The midway – Carthage Fair, 1932

When I was growing up in the 1930s-40s, the fairground was a fun place to go with the family in the summer and fairground food was cotton candy, fried fish sandwiches, taffy apples and ice cream candy.  When my father was growing up in the 1920s, a fairground was his home for much of the year.  My grandfather was a blacksmith and horseshoeing was his trade…

My grandfather and my father, ca 1914

He took his business on the road during the county fair season and his large family came along.

Grandma Lillian, Annie, Frank, a neighbor, my father – Johnny

My grandmother (the original Lillian) did the laundry in a washtub outside the barn…

…and cooked the family meals on whatever kind of stove she could rig up.   My father brought along the memories of fairground meals when he married my mother in 1932.

I still make these two dishes today at age 77.

FAIRGROUND PANCAKES

  • 1 cup all-purpose flour
  • 1 tsp. sugar
  • 1-1/2 tsp. baking powder
  • 1/4 tsp. salt
  • 2 Tblsp. vegetable oil
  • 1 cup milk

In a small bowl, stir together the flour, sugar, baking powder and salt.  Add the oil and milk, mixing well.  Cook on a hot griddle until bubbles form on the surface.  Flip and continue cooking on the reverse side.  Serve hot with butter and syrup.

This makes six 4″ pancakes or as my father would have made them, two large griddle-sized flapjacks.

My father would have used bacon drippings or lard instead of oil and the milk would have been diluted evaporated milk.  He made syrup by mixing the right ratio of dark brown sugar and water (which I’ve never perfected) and boiling until of  syrup consistency.  And the meal would not have been complete for my father unless there were two sunny-side-up eggs on top of the pancakes, everything liberally sprinkled with black pepper.

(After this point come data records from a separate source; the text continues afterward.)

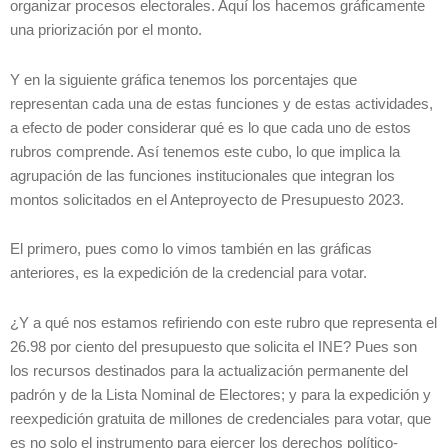
organizar procesos electorales. Aquí los hacemos gráficamente
una priorización por el monto.
Y en la siguiente gráfica tenemos los porcentajes que
representan cada una de estas funciones y de estas actividades,
a efecto de poder considerar qué es lo que cada uno de estos
rubros comprende. Así tenemos este cubo, lo que implica la
agrupación de las funciones institucionales que integran los
montos solicitados en el Anteproyecto de Presupuesto 2023.
El primero, pues como lo vimos también en las gráficas
anteriores, es la expedición de la credencial para votar.
¿Y a qué nos estamos refiriendo con este rubro que representa el
26.98 por ciento del presupuesto que solicita el INE? Pues son
los recursos destinados para la actualización permanente del
padrón y de la Lista Nominal de Electores; y para la expedición y
reexpedición gratuita de millones de credenciales para votar, que
es no solo el instrumento para ejercer los derechos político-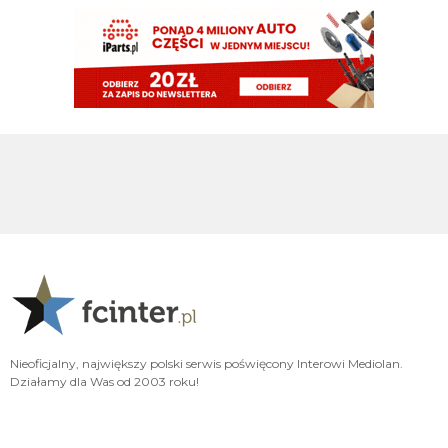
Gorzej jak pójdą po Jonesa, a wahadło zostawią LH/Diouf
Claudio
09.08.2026 14:28
Curtis Jones nie został nawet powołany na mecz Liverpoolu z Monaco.
Nerazzurro90
09.08.2026 13:58
trzeba bylo brac tego romero i miec kozacka defensywe a teraz beda sie
pierqqdolic z wahadlem na ktorego nie maja kandydata
Nerazzurro90
09.08.2026 13:56
brookfield*
Nerazzurro90
09.08.2026 13:54
czy tam bookfield chquj wie co to za jedni
Nerazzurro90
09.08.2026 13:54
Nieoficjalny, największy polski serwis poświęcony Interowi Mediolan.
a jak będzie to jedno wielkie gówno tyle jest warte całe to ołktri
Działamy dla Was od 2003 roku!
Nerazzurro90
09.08.2026 13:54
obudz sie stary, nic z tego nie bedzie, to koniec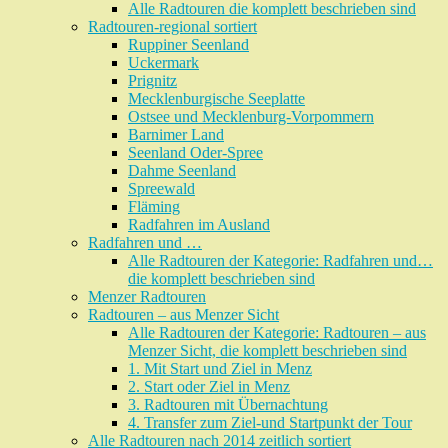
Alle Radtouren die komplett beschrieben sind
Radtouren-regional sortiert
Ruppiner Seenland
Uckermark
Prignitz
Mecklenburgische Seeplatte
Ostsee und Mecklenburg-Vorpommern
Barnimer Land
Seenland Oder-Spree
Dahme Seenland
Spreewald
Fläming
Radfahren im Ausland
Radfahren und …
Alle Radtouren der Kategorie: Radfahren und…
die komplett beschrieben sind
Menzer Radtouren
Radtouren – aus Menzer Sicht
Alle Radtouren der Kategorie: Radtouren – aus
Menzer Sicht, die komplett beschrieben sind
1. Mit Start und Ziel in Menz
2. Start oder Ziel in Menz
3. Radtouren mit Übernachtung
4. Transfer zum Ziel-und Startpunkt der Tour
Alle Radtouren nach 2014 zeitlich sortiert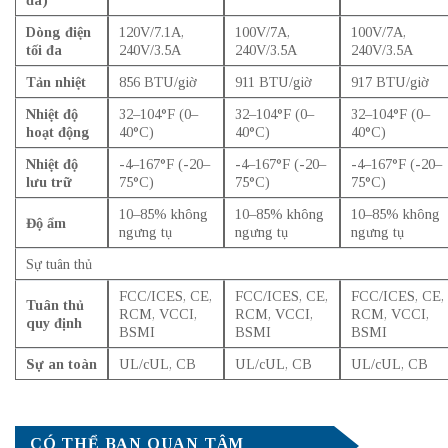
Dòng điện
120V/7.1A,
100V/7A,
100V/7A,
tối đa
240V/3.5A
240V/3.5A
240V/3.5A
Tản nhiệt
856 BTU/giờ
911 BTU/giờ
917 BTU/giờ
Nhiệt độ
32–104°F (0–
32–104°F (0–
32–104°F (0–
hoạt động
40°C)
40°C)
40°C)
Nhiệt độ
-4–167°F (-20–
-4–167°F (-20–
-4–167°F (-20–
lưu trữ
75°C)
75°C)
75°C)
10–85% không
10–85% không
10–85% không
Độ ẩm
ngưng tụ
ngưng tụ
ngưng tụ
Sự tuân thủ
FCC/ICES, CE,
FCC/ICES, CE,
FCC/ICES, CE,
Tuân thủ
RCM, VCCI,
RCM, VCCI,
RCM, VCCI,
quy định
BSMI
BSMI
BSMI
Sự an toàn
UL/cUL, CB
UL/cUL, CB
UL/cUL, CB
CÓ THỂ BẠN QUAN TÂM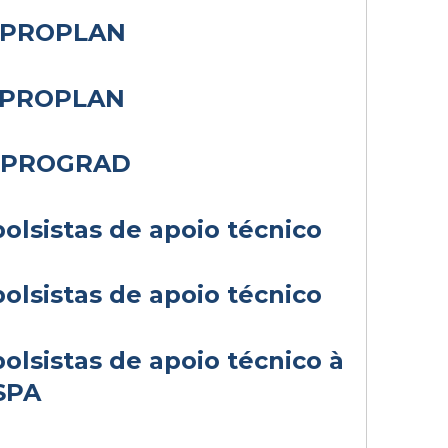
 - PROPLAN
 - PROPLAN
 - PROGRAD
bolsistas de apoio técnico
bolsistas de apoio técnico
bolsistas de apoio técnico à
SPA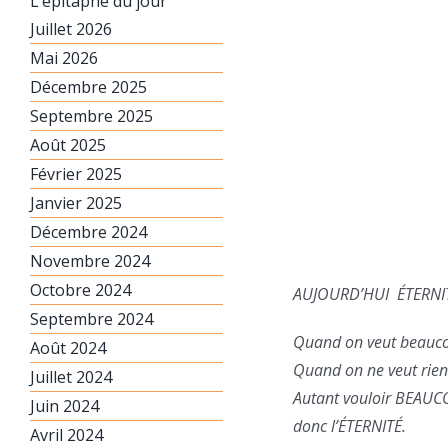
L’épitaphe du jour
Juillet 2026
Mai 2026
Décembre 2025
Septembre 2025
Août 2025
Février 2025
Janvier 2025
Décembre 2024
Novembre 2024
Octobre 2024
AUJOURD’HUI ÉTERNI
Septembre 2024
Quand on veut beaucou
Août 2024
Quand on ne veut rien 
Juillet 2024
Autant vouloir BEAU
Juin 2024
donc l’ÉTERNITÉ.
Avril 2024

My oldest daughter and I always have a pancake and egg breakfast, called our Fairground Breakfast, before we start out on a long trip.  It’s sure to hold us until lunchtime.

Another of my father’s fairground favorites was his chili.

FAIRGROUND CHILI

  • 1 lb. ground beef
  • 1 large onion, diced
  • 1 large can of kidney beans
  • 1 medium can of tomato puree
  • Water to fill one kidney bean can and one puree can
  • 1/2 to 1 tsp. salt
  • Grating of black pepper

In a large pot, brown the ground beef and onion until no pink shows in the meat and the onion is tender.  Add the kidney beans, puree and water from the two cans.  Simmer on the stove for at least one hour.  Season with salt and pepper to taste.   Serve hot – 4 servings.

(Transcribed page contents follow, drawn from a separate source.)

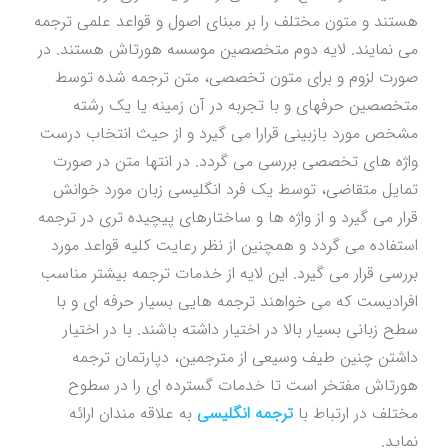
هستند و متون مختلف را بر مبنای اصول و قواعد علمی ترجمه
می نمایند. لایه دوم متخصصین موسسه هورتاش هستند. در
صورت لزوم و برای متون تخصصی، متن ترجمه شده توسط
متخصصین حرفهای و با تجربه در آن زمینه یا یک رشته
مشخص مورد بازبینی قرارا می گیرد و از حیث انتخاب درست
واژه های تخصصی بررسی می گردد. در انتها متن در صورت
تمایل متقاضی، توسط یک فرد انگلیسی زبان مورد خوانش
قرار می گیرد و از واژه ها و ساختارهای پیچیده تری در ترجمه
استفاده می گردد و همچنین از نظر رعایت کلیه قواعد مورد
بررسی قرار می گیرد. این لایه از خدمات ترجمه بیشتر مناسب
افرادیست که می خواهند ترجمه هایی بسیار حرفه ای و با
سطح زبانی بسیار بالا در اختیار داشته باشند. با در اختیار
داشتن چنین طیف وسیعی از مترجمین، دپارتمان ترجمه
هورتاش مفتخر است تا خدمات گسترده ای را در سطوح
مختلف در ارتباط با
ترجمه انگلیسی
به علاقه مندان ارائه
نماید.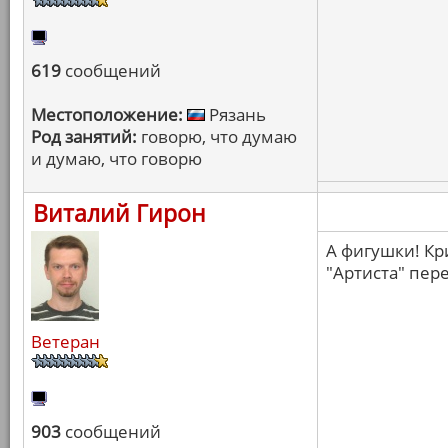
619
сообщений
Местоположение:
Рязань
Род занятий:
говорю, что думаю
и думаю, что говорю
Виталий Гирон
А фигушки! Кр
"Артиста" пер
Ветеран
903
сообщений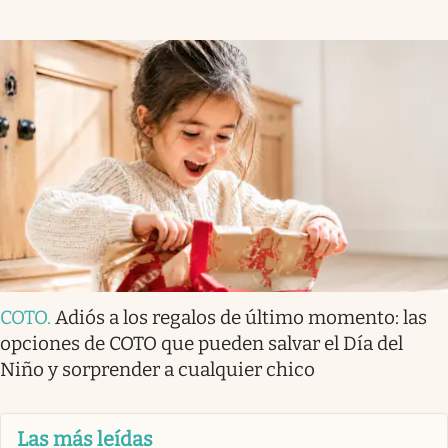
COTO
.
Adiós a los regalos de último momento: las
opciones de COTO que pueden salvar el Día del
Niño y sorprender a cualquier chico
Las más leídas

My father liked his chili with lots of chili powder and saltine crackers.  He usually broke the crackers up in the chili.  One of the favorite aromas of my childhood was of beef and onions frying in preparation for chili.

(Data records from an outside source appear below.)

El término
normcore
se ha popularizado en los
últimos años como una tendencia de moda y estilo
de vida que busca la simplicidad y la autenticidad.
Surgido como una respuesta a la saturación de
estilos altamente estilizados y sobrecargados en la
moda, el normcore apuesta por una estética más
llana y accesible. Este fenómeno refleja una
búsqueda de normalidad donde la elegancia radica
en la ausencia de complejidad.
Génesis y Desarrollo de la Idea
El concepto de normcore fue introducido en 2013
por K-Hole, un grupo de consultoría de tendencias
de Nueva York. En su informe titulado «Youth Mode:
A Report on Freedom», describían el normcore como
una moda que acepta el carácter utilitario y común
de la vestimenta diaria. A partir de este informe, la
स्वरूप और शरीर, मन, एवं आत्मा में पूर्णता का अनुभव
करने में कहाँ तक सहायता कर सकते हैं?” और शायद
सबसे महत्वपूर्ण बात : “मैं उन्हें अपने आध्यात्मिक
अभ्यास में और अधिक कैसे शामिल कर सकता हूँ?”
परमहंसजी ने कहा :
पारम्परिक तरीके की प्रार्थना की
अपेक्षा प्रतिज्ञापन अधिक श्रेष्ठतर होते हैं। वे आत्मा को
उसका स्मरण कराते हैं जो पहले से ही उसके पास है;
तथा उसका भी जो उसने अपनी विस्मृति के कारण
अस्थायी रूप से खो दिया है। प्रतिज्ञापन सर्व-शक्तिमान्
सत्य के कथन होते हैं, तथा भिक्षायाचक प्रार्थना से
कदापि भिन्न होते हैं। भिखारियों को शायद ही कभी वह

I continued to take my children (and now my grandchildren) to county fairs.  Back in the 1960s, I took my three young children to the Owensville (Clermont County, Ohio) fair and stopped in a trailer parked on the fairgrounds to visit my father’s cousin and his very large family.  Bill was also a blacksmith and hauled his family around the fair circuit to make a living.  Inside the small trailer, 5 or 6 little kids were seated at a table and Bill’s wife, Mary, was at the stove frying mush in a big cast iron skillet.  She would slice the mush, throw it into the hot grease, flip it and then put it on one of the kids’ plates.  For the 15 or 20 minutes we were there, she never stopped flipping and serving slices of hot mush – there was always an empty plate and a hungry child yelling for more.  She invited us to have some, but we said no thanks and left her there to feed her kids.

So, when you hear the term, “Fairground Food”, it’s not always an expensive treat out on the midway – it could very well be somebody’s favorite meal.